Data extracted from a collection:

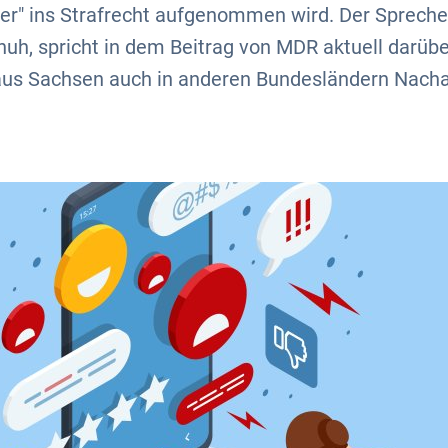
er" ins Strafrecht aufgenommen wird. Der Spreche
h, spricht in dem Beitrag von MDR aktuell darüber,
aus Sachsen auch in anderen Bundesländern Nach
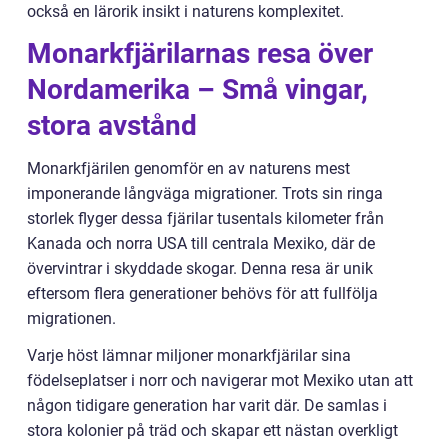
också en lärorik insikt i naturens komplexitet.
Monarkfjärilarnas resa över
Nordamerika – Små vingar,
stora avstånd
Monarkfjärilen genomför en av naturens mest
imponerande långväga migrationer. Trots sin ringa
storlek flyger dessa fjärilar tusentals kilometer från
Kanada och norra USA till centrala Mexiko, där de
övervintrar i skyddade skogar. Denna resa är unik
eftersom flera generationer behövs för att fullfölja
migrationen.
Varje höst lämnar miljoner monarkfjärilar sina
födelseplatser i norr och navigerar mot Mexiko utan att
någon tidigare generation har varit där. De samlas i
stora kolonier på träd och skapar ett nästan overkligt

> _What you have to do_: The answer should be the exact lines running from the line containing "eftersom flera generationer" to the last line of the entries, with nothing else.

> _Exercise output_:
eftersom flera generationer behövs för att fullfölja
migrationen.
Varje höst lämnar miljoner monarkfjärilar sina
födelseplatser i norr och navigerar mot Mexiko utan att
någon tidigare generation har varit där. De samlas i
stora kolonier på träd och skapar ett nästan overkligt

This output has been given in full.